« L’internationalisation du secteur pourrait se poursuivre »
LM : Quelle analyse faites-vous de l’opération menée par Smithfield ?
Christian Renault : L’opération s’inscrit dans une tendance générale à l’internationalisation. En France, près de 40 % du chiffre d’affaires de l’agroalimentaire est réalisé par des entreprises appartenant à des groupes mondiaux. Le secteur de la viande reste un peu à l’écart. Son industrialisation est plus tardive et les modèles de consommation y sont davantage nationaux. Mais, le phénomène arrive. Deux des plus gros transformateurs de volaille (sans élevages en amont) sont américains : Cargill et Moy Park. En Angleterre, OSI a récemment acquis Pagley. Le mouvement d’internationalisation vient des Etats-Unis, plus que de l’Union européenne. Dans l’Hexagone, Fleury Michon va sur la pointe des pieds en Italie. C’est quasiment le seul. Le premier charcutier européen est l’américain Sara Lee, propriétaire d’Aoste. Il est l’un des principaux opérateurs au Portugal et possède une filiale en Hollande. Le suisse Nestlé est le deuxième gros groupe, présent en Allemagne et en France. Déjà propriétaire de plusieurs filiales en Europe, Smithfield a une stratégie de prise de parts de marché.
LM : Pourquoi s’intéresse-t-il à Jean Caby ?
Christian Renault : Qu’une entreprise familiale se valorise en entrant dans un groupe, cela arrive tous les jours. Le p-dg Pierre Briet est arrivé à un certain âge et a décidé de vendre sa boîte. Jean Caby a augmenté sa rentabilité et possède de bonnes parts de marché dans les saucisses cocktail, avec une marque. Smithfield achète une usine, avec un peu de savoir-faire. C’est plus rapide que de construire une usine et de la développer. Le rapprochement entre SBS et Jean Caby est sans doute motivé par la grande complémentarité géographique et de production des deux entités. SBS est spécialisé dans les MDD, essentiellement dans le domaine du jambon tranché, et n’est pas positionné sur les gammes de Jean Caby.
LM : Quelles peuvent être les conséquences de l’internationalisation du secteur de la charcuterie ?

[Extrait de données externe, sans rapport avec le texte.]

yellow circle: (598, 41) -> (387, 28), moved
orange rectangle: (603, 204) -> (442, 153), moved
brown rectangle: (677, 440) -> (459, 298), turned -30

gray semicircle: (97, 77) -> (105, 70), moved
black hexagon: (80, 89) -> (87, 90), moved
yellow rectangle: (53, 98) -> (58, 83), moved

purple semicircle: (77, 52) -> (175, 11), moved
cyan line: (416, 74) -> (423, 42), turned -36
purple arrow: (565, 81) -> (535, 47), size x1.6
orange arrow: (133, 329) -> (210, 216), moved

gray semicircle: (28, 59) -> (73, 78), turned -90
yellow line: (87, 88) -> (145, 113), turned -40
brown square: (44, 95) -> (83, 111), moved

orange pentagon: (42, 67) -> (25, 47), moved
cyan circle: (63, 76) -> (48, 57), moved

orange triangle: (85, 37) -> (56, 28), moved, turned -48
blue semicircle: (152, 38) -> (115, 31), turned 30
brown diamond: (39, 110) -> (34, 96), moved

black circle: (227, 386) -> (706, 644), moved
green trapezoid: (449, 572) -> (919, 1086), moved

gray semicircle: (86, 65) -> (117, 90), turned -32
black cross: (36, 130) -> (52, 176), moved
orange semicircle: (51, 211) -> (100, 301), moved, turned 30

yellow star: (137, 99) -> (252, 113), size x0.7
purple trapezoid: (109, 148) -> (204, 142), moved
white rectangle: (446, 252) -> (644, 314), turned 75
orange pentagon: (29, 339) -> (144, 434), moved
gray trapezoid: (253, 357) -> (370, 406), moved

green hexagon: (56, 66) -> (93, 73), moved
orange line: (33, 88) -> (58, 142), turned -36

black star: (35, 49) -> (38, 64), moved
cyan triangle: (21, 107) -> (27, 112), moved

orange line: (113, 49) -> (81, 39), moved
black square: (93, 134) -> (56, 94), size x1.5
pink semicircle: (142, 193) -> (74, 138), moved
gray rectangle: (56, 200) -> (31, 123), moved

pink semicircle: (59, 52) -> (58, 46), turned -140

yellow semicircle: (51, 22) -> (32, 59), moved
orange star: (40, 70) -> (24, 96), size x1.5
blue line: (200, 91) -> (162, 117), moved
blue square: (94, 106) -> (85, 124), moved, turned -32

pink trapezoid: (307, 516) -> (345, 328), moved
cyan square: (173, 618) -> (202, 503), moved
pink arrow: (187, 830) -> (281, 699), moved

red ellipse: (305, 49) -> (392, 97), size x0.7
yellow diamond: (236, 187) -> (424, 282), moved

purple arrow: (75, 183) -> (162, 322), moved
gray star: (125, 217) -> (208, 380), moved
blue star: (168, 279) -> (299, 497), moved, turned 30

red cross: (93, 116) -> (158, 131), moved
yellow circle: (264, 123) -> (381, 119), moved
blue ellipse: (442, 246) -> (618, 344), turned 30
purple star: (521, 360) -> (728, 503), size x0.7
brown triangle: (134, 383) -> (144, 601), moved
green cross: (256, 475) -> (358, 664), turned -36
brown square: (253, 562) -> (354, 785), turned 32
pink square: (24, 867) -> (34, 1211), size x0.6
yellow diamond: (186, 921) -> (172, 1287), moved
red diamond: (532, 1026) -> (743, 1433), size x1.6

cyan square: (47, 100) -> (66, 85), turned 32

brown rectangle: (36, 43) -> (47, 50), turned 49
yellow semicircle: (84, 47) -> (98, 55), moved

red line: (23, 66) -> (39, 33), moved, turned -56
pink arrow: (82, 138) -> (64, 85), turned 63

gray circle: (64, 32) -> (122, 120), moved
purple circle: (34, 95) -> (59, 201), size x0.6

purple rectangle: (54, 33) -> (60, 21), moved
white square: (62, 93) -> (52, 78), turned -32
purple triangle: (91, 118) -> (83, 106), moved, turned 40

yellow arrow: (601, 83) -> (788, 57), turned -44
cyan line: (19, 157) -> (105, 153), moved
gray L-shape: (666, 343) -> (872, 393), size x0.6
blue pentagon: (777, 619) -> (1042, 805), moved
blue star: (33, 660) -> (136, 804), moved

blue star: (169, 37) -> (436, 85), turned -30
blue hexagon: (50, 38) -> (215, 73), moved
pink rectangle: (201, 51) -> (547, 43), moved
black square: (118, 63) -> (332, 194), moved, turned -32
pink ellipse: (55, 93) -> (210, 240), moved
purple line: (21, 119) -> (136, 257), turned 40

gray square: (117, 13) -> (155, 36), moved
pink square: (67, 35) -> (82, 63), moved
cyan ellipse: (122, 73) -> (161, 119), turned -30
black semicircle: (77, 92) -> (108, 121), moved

Christian Renault : Suite aux accords de Marrakech, l’Union européenne s’est davantage ouverte aux importations de certains produits. Ce qui est arrivé en volaille risque de se reproduire demain en porc. Pour l’instant, l’UE n’importe pas de cochon. Le jambon cuit est fabriqué à partir de viande fraîche. Mais d’autres technologies existent, les bateaux sont rapides. Des produits sous atmosphère peuvent débarquer en une semaine. Faut-il se préparer aux importations de porc ? Les coûts de production présentent d’importants écarts entre les différentes régions du globe. Ils sont plus bas aux Etats-Unis qu’en Europe. Le mouvement d’internationalisation du secteur peut se poursuivre. Notamment en Allemagne, où beaucoup de PME peuvent être reprises. En France, des cibles existent. On peut d’ailleurs se demander pourquoi Madrange ne cherche pas à mieux se protéger de la concurrence en réalisant des acquisitions.